Pemberantasan kemiskinan harus dimulai dengan mengurai akar masalahnya, sehingga intervensi kebijakan pun dapat ditujukan langsung untuk mengatasi biang penyebab kemiskinan itu.
Sebab, akar kemiskinan bukan semata menyangkut disparitas pendapatan atau ketiadaan lapangan pekerjaan. Maka, kebijakan strategis pada lingkup sektor sosial yang paling pokok adalah: pemerataan akses pendidikan, perluasan pelayanan kesehatan, perbaikan gizi anak balita, penyediaan pangan, air bersih, dan sanitasi, serta pengendalian pertumbuhan penduduk.
Ke semua ini merupakan sektor pembangunan sosial penting, yang berdampak langsung pada pembangunan ekonomi, terutama sektor pendidikan dan kesehatan.

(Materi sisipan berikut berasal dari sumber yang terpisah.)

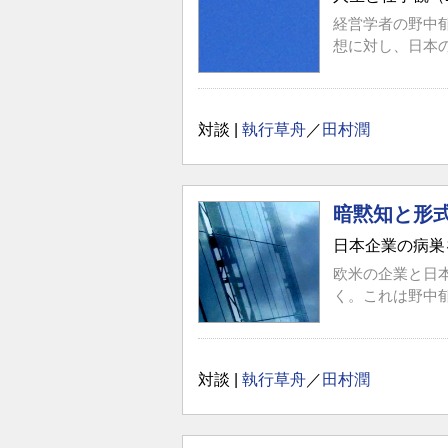
経営学者の野中
想に対し、日本
対談 |
執行草舟
／
田村潤
暗黙知と形
日本企業の病巣
欧米の企業と日
く。これは野中
対談 |
執行草舟
／
田村潤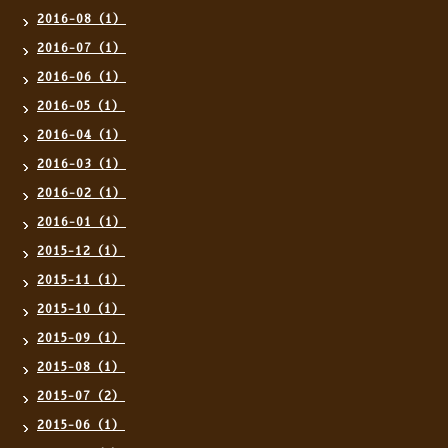
2016-08（1）
2016-07（1）
2016-06（1）
2016-05（1）
2016-04（1）
2016-03（1）
2016-02（1）
2016-01（1）
2015-12（1）
2015-11（1）
2015-10（1）
2015-09（1）
2015-08（1）
2015-07（2）
2015-06（1）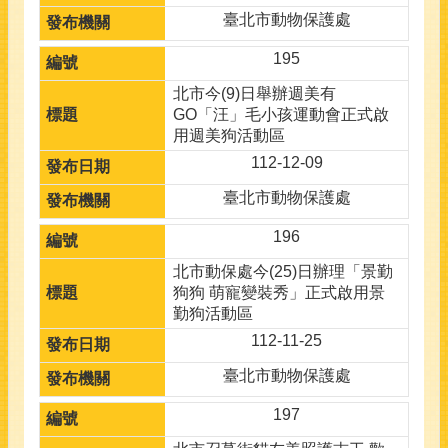
臺北市動物保護處
195
北市今(9)日舉辦週美有
GO「汪」毛小孩運動會正式啟
用週美狗活動區
112-12-09
臺北市動物保護處
196
北市動保處今(25)日辦理「景勤
狗狗 萌寵變裝秀」正式啟用景
勤狗活動區
112-11-25
臺北市動物保護處
197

Karena itu, kedua sektor pembangunan ini—bersama dengan sektor ekonomi—juga menjadi indikator pokok dalam Human Development Index Report.
Untuk itu, belanja negara guna membiayai sektor sosial perlu ditingkatkan secara inkremental, dengan tetap mempertimbangkan proporsi pengeluaran publik untuk sektor infrastruktur ekonomi.
Prioritas anggaran belanja untuk sektor infrastruktur tentu harus tetap dipertahankan guna menggerakkan kegiatan ekonomi produktif. Kita maklum bahwa dengan infrastruktur yang baik, maka transaksi ekonomi dan lalu lintas barang dalam perniagaan dapat berlangsung lancar.
Dengan demikian, pembangunan ekonomi akan bergerak dinamis yang ditandai oleh tingkat pertumbuhan yang positif. Perekonomian yang tumbuh niscaya akan berdampak pada kemampuan negara dalam mengalokasikan anggaran untuk membiayai pembangunan sosial.
Banyak kajian ilmiah dan bukti empiris menunjukkan bahwa investasi untuk pembangunan sosial bukan saja merupakan medium efektif untuk mengatasi kemiskinan, melainkan juga dapat memberi kontribusi pada pertumbuhan ekonomi secara berkelanjutan.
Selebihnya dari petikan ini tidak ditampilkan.